15. The method according to claim 14, wherein the activating steps are carried out during a same step, under vacuum in a same activation chamber, and wherein step e) is carried out under vacuum, with no rupture of vacuum with the activating steps.

16. The method according to claim 13, comprising, between steps b) and c), a step f) of forming a heat-sensitive element on the second wafer.

17. The method according to claim 16, wherein the handle is active and comprises a logic circuit, and wherein step c) bonding the handle comprises performing a surface-activated bonding of the handle to the second wafer.

18. The method according to claim 16, wherein step c) bonding the handle comprises using an adhesive layer to bond the handle to the second wafer.

19. A method of assembly of first and second wafers by bonding, comprising the steps of:

a) forming a first wafer comprising a first semiconductor layer and first metal contacts on a side of a first surface of the first semiconductor layer;

b) forming a second wafer comprising a second semiconductor layer, a dielectric material layer over a first surface of the second semiconductor layer, and second metal contacts over the first surface of the second semiconductor layer, wherein said second metal contacts are formed extending through said dielectric material layer;

c) after step b), transfer and bonding a handle onto a surface of the second wafer opposite to the second semiconductor layer;

d) after step c), entirely removing the second semiconductor layer to expose the second metal contacts and said dielectric material layer; and

e) after steps a) and d), bonding the first and second wafers to each other to electrically connect the first metal contacts to the second metal contacts.
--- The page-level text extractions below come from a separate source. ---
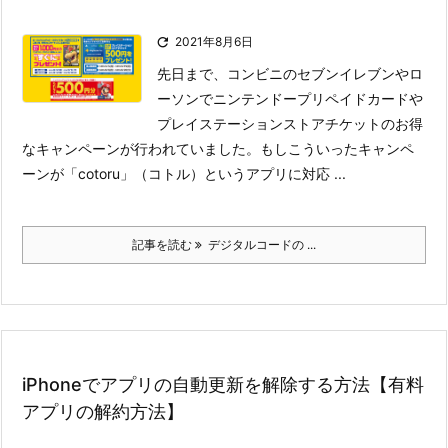

2021年8月6日
先日まで、コンビニのセブンイレブンやロ
ーソンでニンテンドープリペイドカードや
プレイステーションストアチケットのお得
なキャンペーンが行われていました。
もしこういったキャンペ
ーンが「cotoru」（コトル）というアプリに対応 ...
記事を読む
デジタルコードの ...
iPhoneでアプリの自動更新を解除する方法【有料
アプリの解約方法】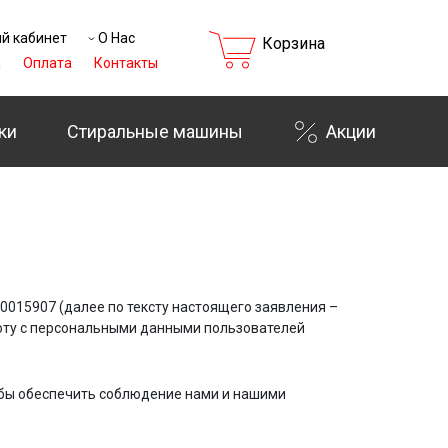
й кабинет
О Нас
Корзина
а
Оплата
Контакты
ки
Стиральные машины
Акции
40015907 (далее по тексту настоящего заявления –
оту с персональными данными пользователей
обы обеспечить соблюдение нами и нашими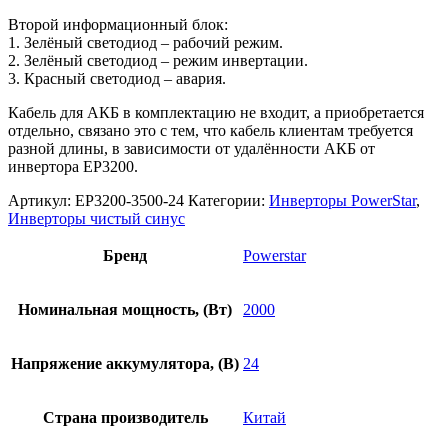
Второй информационный блок:
1. Зелёный светодиод – рабочий режим.
2. Зелёный светодиод – режим инвертации.
3. Красный светодиод – авария.
Кабель для АКБ в комплектацию не входит, а приобретается
отдельно, связано это с тем, что кабель клиентам требуется
разной длины, в зависимости от удалённости АКБ от
инвертора EP3200.
Артикул:
EP3200-3500-24
Категории:
Инверторы PowerStar
,
Инверторы чистый синус
Бренд
Powerstar
Номинальная мощность, (Вт)
2000
Напряжение аккумулятора, (В)
24
Страна производитель
Китай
20. The method according to claim 19, comprising between steps a) and e), a step of activating the surface of the first metal contacts opposite to the first semiconductor layer and between steps d) and e), a step of activating a surface of the second metal contacts exposed during step d).

21. The method according to claim 20, wherein the activating steps are carried out during a same step, under vacuum in a same activation chamber, and wherein step e) is carried out under vacuum, with no rupture of vacuum with the activating steps.

22. The method according to claim 19, comprising, between steps b) and c), a step f) of forming a heat-sensitive element on the second wafer.

23. The method according to claim 22, wherein the handle is active and comprises a logic circuit, and wherein step c) bonding the handle comprises performing a surface-activated bonding of the handle to the second wafer.

24. The method according to claim 22, wherein step c) bonding the handle comprises using an adhesive layer to bond the handle to the second wafer.